The area became part of the emerging Polish state in the 10th century. Initially it was administratively part of the Wleń castellany. It was first mentioned in a document of the Wrocław cathedral chapter from 1305, when it was part of fragmented Piast-ruled Poland.

During the Thirty Years' War, Czech Protestant refugees founded the present-day district of Michałowice.

In 1891, a rail connection with Jelenia Góra was opened, and in 1902 a rail connection to Szklarska Poręba and Harrachov was opened.

During World War II, the German administration operated three forced labour camps in the town. The first camp was established in the winter of 1941–1942 and held Polish, French and Ukrainian prisoners, both men and women, the second was established in 1943 and held Italian prisoners-of-war, and the third was founded in 1944 and held Polish women and children. Conditions of all three camps were poor, the prisoners were subjected to mistreatment and abuse and several died, also by executions. Some Polish women and children were eventually relocated to forced labour camps in Jelenia Góra.

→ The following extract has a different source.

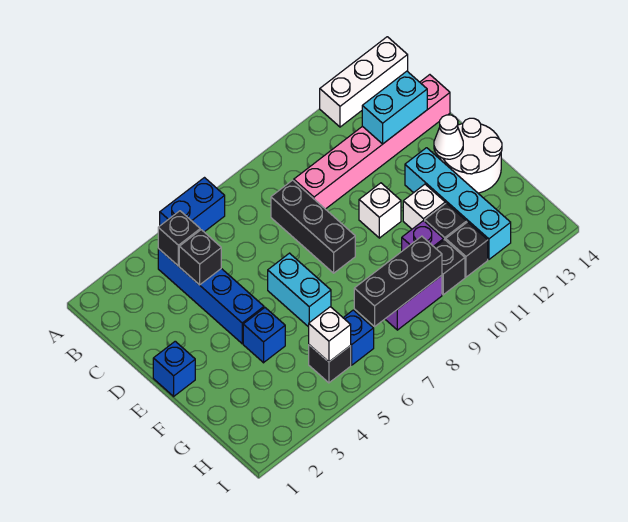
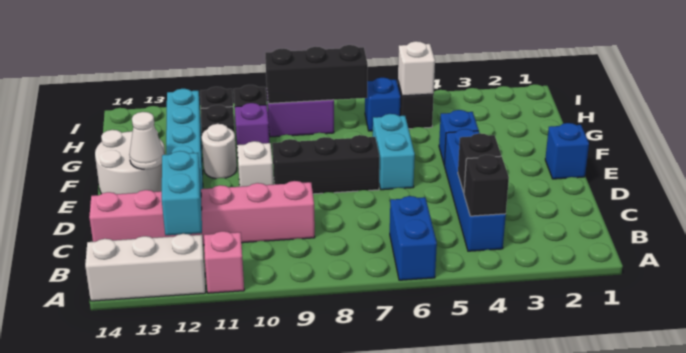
blue brick A5:A6 level 1 -> blue brick A6:B6 level 1
none -> pink brick A11 level 1
black brick C8:E8 level 1 -> black brick E7:E9 level 1
cyan brick C12:C13 level 2 -> cyan brick B12:C12 level 2
white brick F11 level 1 -> white round brick F11 level 1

In 1961, town limits were expanded by including Górzyniec and Michałowice as new neighbourhoods.

==Transport==
There are two railway stations in Piechowice, the main Piechowice station and the Górzyniec station in the Górzyniec district.

==Sights==
Cultural heritage sights of Piechowice include the Baroque Pakoszów Palace, the Gothic-Baroque Corpus Christi church and the Romanesque Revival Saint Anthony of Padua church.

Natural sights within the town limits include the Szklarka Waterfall and the Wielki Szyszak mountain, the fourth highest peak of the Giant Mountains and the entire Sudetes. The Kochanówka mountain hut of the Polish Tourist and Sightseeing Society is located near the waterfall.